• [WHAT YOU WILL DO]: Give again, exactly as written, each line of the material below starting at the line that contains "List each element's" and ending at the line that contains "text_box [96, 80, 216, 180]". Both ends count, and no other line does.

• [SUPPLIED DATA]:
::::

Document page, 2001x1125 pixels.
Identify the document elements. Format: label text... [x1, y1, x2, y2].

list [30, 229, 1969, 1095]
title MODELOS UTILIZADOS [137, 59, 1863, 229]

::::

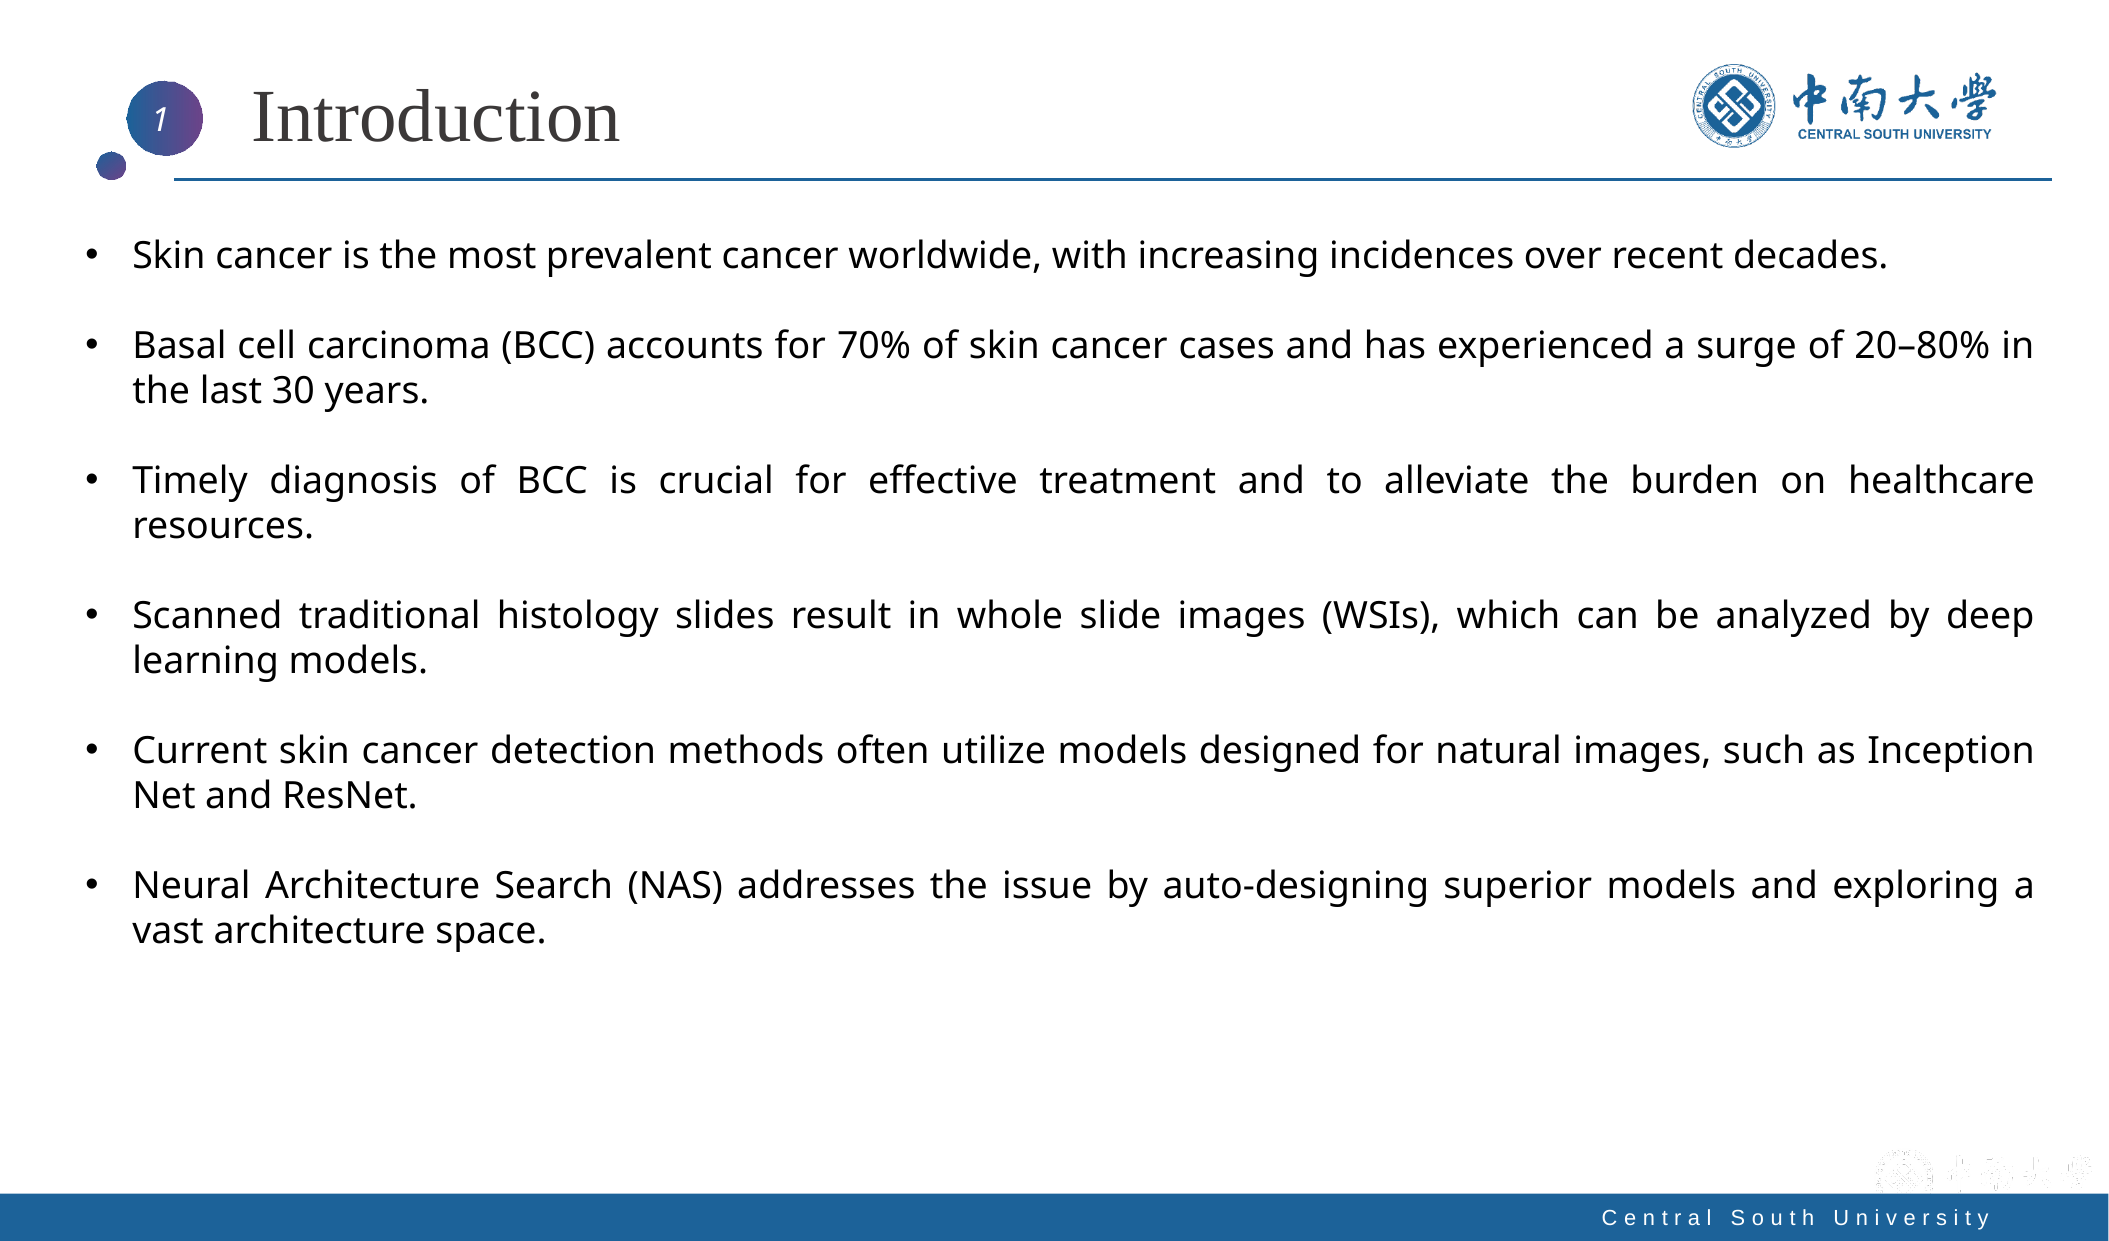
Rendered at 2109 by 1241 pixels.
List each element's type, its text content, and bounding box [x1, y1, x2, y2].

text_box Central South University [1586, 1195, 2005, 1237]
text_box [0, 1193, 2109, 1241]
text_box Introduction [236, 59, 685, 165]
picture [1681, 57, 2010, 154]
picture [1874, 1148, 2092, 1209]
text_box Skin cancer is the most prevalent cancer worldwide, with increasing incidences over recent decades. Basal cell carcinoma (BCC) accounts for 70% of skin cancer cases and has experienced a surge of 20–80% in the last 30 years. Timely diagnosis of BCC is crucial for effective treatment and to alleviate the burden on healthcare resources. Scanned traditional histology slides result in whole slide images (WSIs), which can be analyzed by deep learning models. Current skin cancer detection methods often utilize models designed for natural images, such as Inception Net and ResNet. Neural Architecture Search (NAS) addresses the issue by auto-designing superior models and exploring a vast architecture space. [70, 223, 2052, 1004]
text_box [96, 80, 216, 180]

::::

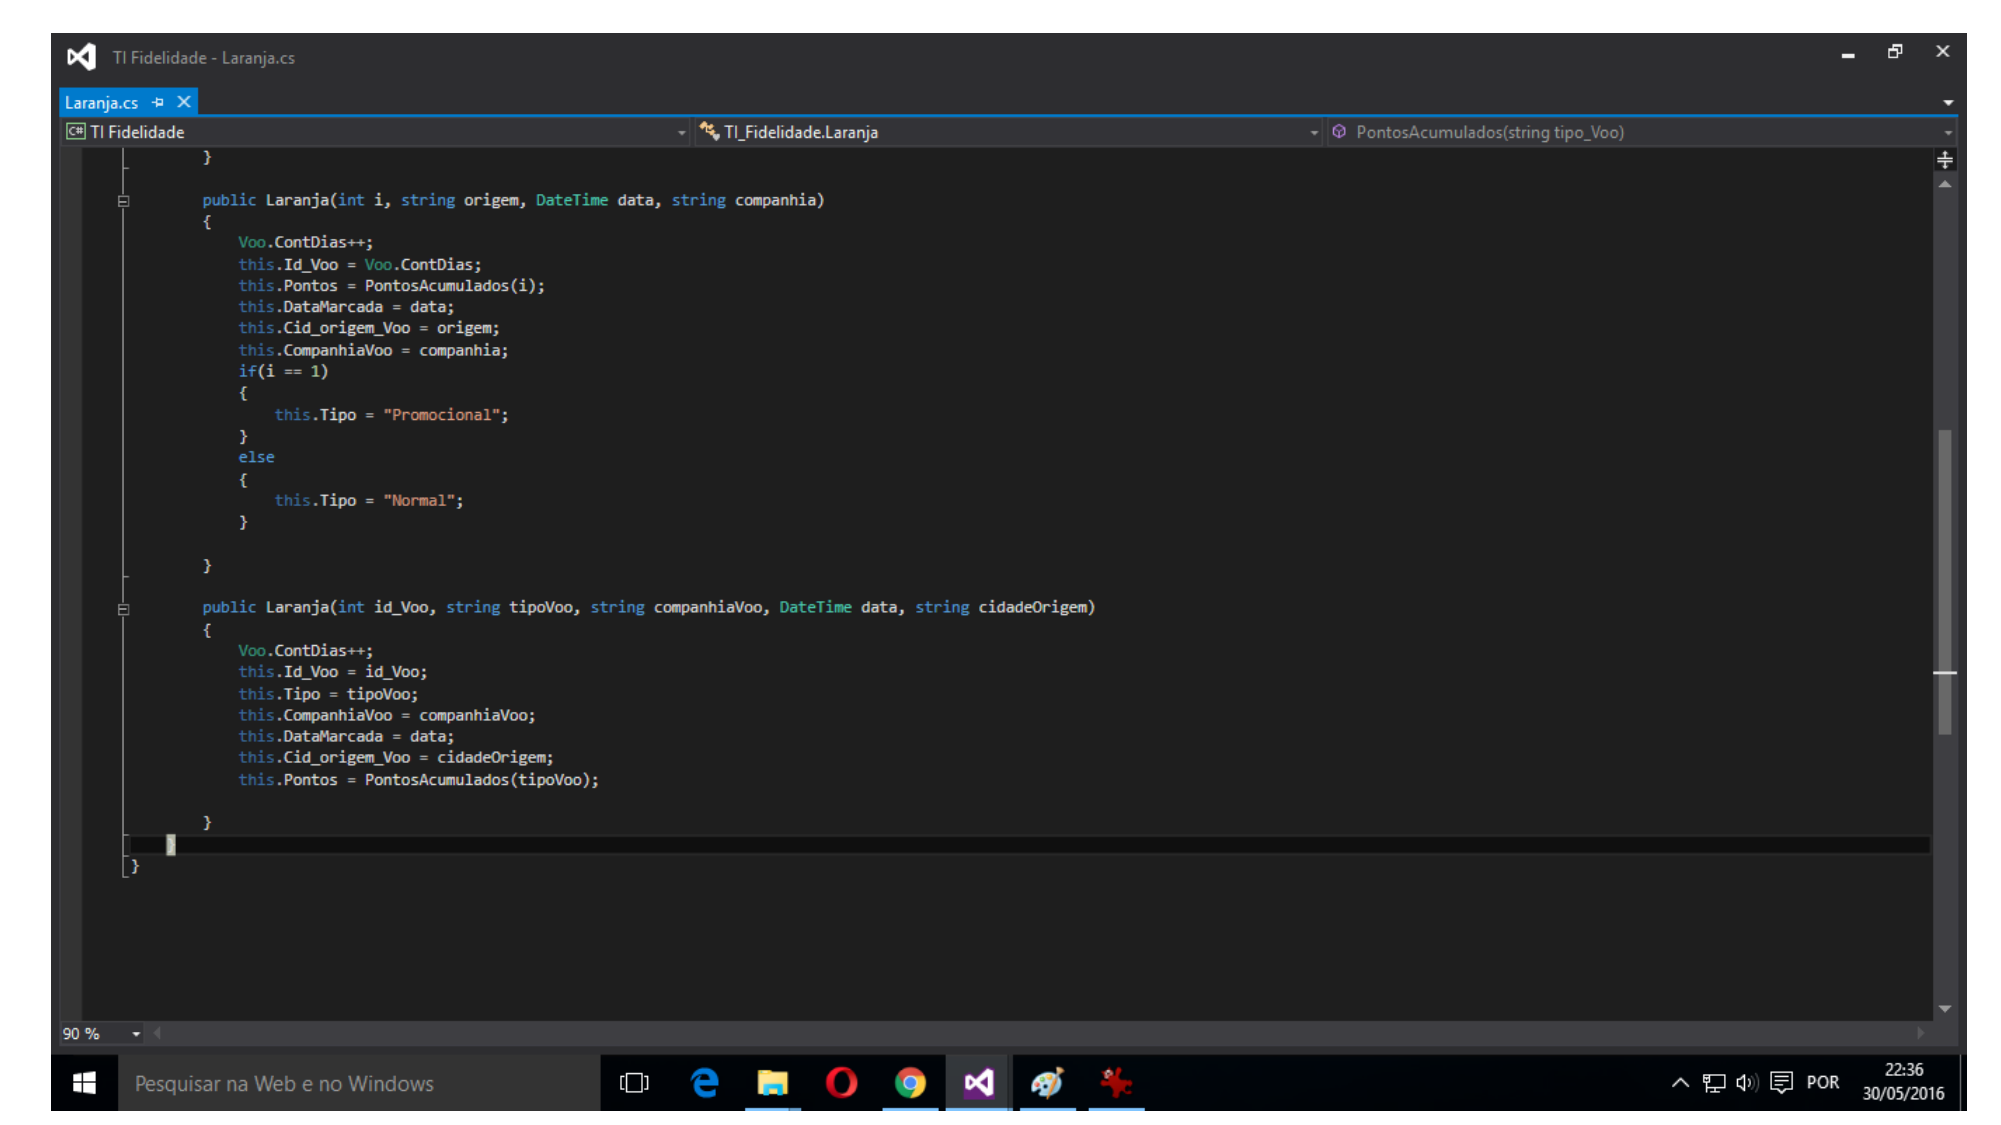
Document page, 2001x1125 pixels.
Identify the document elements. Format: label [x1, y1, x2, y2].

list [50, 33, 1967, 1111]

::::

• [WRITTEN ANSWER]:
List each element's type, its text content, and bounding box [x1, y1, x2, y2].

text_box Central South University [1586, 1195, 2005, 1237]
text_box [0, 1193, 2109, 1241]
text_box Introduction [236, 59, 685, 165]
picture [1681, 57, 2010, 154]
picture [1874, 1148, 2092, 1209]
text_box Skin cancer is the most prevalent cancer worldwide, with increasing incidences over recent decades. Basal cell carcinoma (BCC) accounts for 70% of skin cancer cases and has experienced a surge of 20–80% in the last 30 years. Timely diagnosis of BCC is crucial for effective treatment and to alleviate the burden on healthcare resources. Scanned traditional histology slides result in whole slide images (WSIs), which can be analyzed by deep learning models. Current skin cancer detection methods often utilize models designed for natural images, such as Inception Net and ResNet. Neural Architecture Search (NAS) addresses the issue by auto-designing superior models and exploring a vast architecture space. [70, 223, 2052, 1004]
text_box [96, 80, 216, 180]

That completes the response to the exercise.